There is no doubt that BBC News, terrified of the Tory government and exacerbated by a number of senior political journalists who lean so far to the right it’s like they’ve got one leg shorter than the other, has had serious problems over the past 10 years (at least). Because of what many on the left — myself included — consider a tendency in BBC news output for the left to get hammered while the right gets kid gloves, it’s become increasingly common for people to say, “Fuck the BBC.”
But that’s a mistake. Like the NHS, the BBC is one of the great products of post-war Britain. If it is privatised, bowdlerised, or brutalised into a shadow of its even-now diminished self, something unique will have been lost forever. As I wrote in a previous newsletter:
The BBC is DoctorWho, The Archers, I’m Sorry I Haven’t A Clue, People Just Do Nothing, This Country, Alan Partridge, This Life, I May Destroy You, The Thick of It, John Peel, The Evening Session, Yes, Minister, A Good Read, His Dark Materials, Inside No.9, The Night Manager, Limmy’s Show, Blackadder, Kermode & Mayo’s Film Review, Young Offenders, The Young Ones… I could go on.
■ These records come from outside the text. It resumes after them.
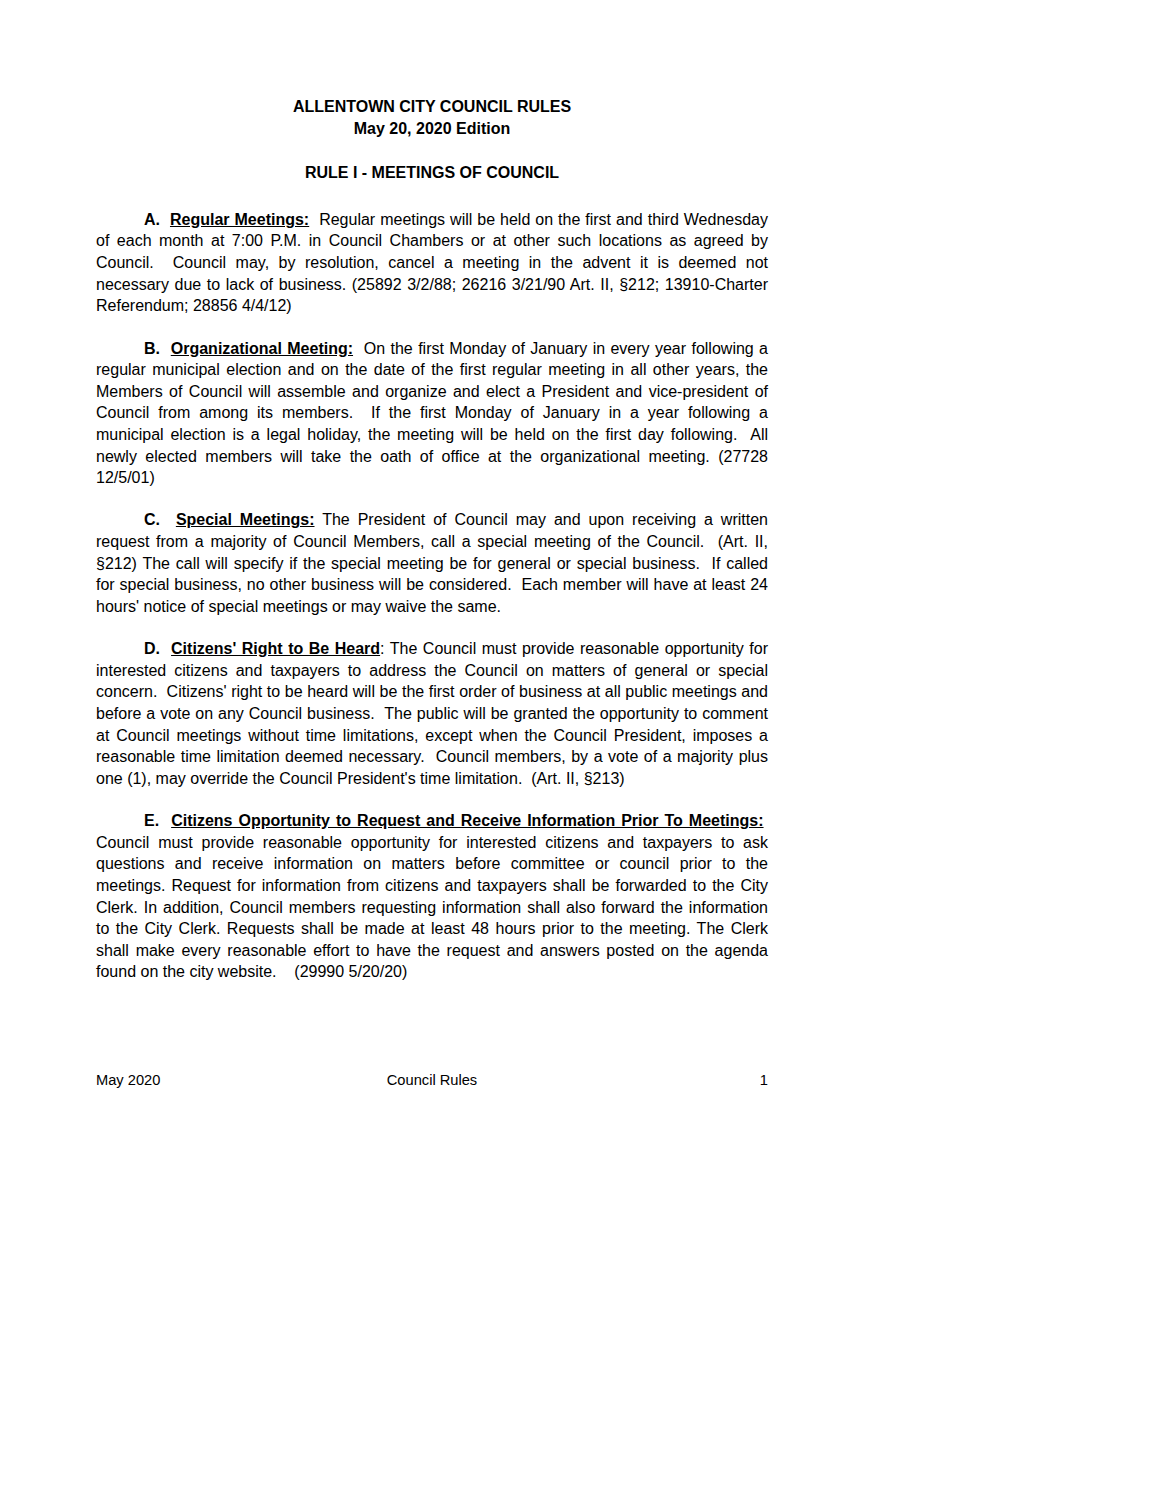ALLENTOWN CITY COUNCIL RULES May 20, 2020 Edition
RULE I - MEETINGS OF COUNCIL
A. Regular Meetings: Regular meetings will be held on the first and third Wednesday of each month at 7:00 P.M. in Council Chambers or at other such locations as agreed by Council. Council may, by resolution, cancel a meeting in the advent it is deemed not necessary due to lack of business. (25892 3/2/88; 26216 3/21/90 Art. II, §212; 13910-Charter Referendum; 28856 4/4/12)
B. Organizational Meeting: On the first Monday of January in every year following a regular municipal election and on the date of the first regular meeting in all other years, the Members of Council will assemble and organize and elect a President and vice-president of Council from among its members. If the first Monday of January in a year following a municipal election is a legal holiday, the meeting will be held on the first day following. All newly elected members will take the oath of office at the organizational meeting. (27728 12/5/01)
C. Special Meetings: The President of Council may and upon receiving a written request from a majority of Council Members, call a special meeting of the Council. (Art. II, §212) The call will specify if the special meeting be for general or special business. If called for special business, no other business will be considered. Each member will have at least 24 hours' notice of special meetings or may waive the same.
D. Citizens' Right to Be Heard: The Council must provide reasonable opportunity for interested citizens and taxpayers to address the Council on matters of general or special concern. Citizens' right to be heard will be the first order of business at all public meetings and before a vote on any Council business. The public will be granted the opportunity to comment at Council meetings without time limitations, except when the Council President, imposes a reasonable time limitation deemed necessary. Council members, by a vote of a majority plus one (1), may override the Council President's time limitation. (Art. II, §213)
E. Citizens Opportunity to Request and Receive Information Prior To Meetings: Council must provide reasonable opportunity for interested citizens and taxpayers to ask questions and receive information on matters before committee or council prior to the meetings. Request for information from citizens and taxpayers shall be forwarded to the City Clerk. In addition, Council members requesting information shall also forward the information to the City Clerk. Requests shall be made at least 48 hours prior to the meeting. The Clerk shall make every reasonable effort to have the request and answers posted on the agenda found on the city website. (29990 5/20/20)
May 2020
Council Rules
1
Anyone who likes comedy and drama will have a list like that one.
The BBC costs — for radio, TV, news and entertainment — about 43p/day or £13/month. The argument from the right is that the Licence Fee that pays for that material is a tax because if you watch live TV in the UK, you’re legally obliged to have one. I think it’s a good deal overall, despite my long list of gripes about how BBC News does its business.
Don’t let the right persuade you to throw the whole BBC out because of the execrable performance of a particular gang in the News division.
Watch now as the Davies/Sharp team wear down the BBC budgets with the aim of getting people to say, “Oh, there’s no point paying for the BBC any longer, it’s rubbish!” Great drama, comedy, and entertainment take money to produce and the government’s aim will be to strangle the funding then kill the corporation itself. If the BBC is destroyed, it will never be rebuilt.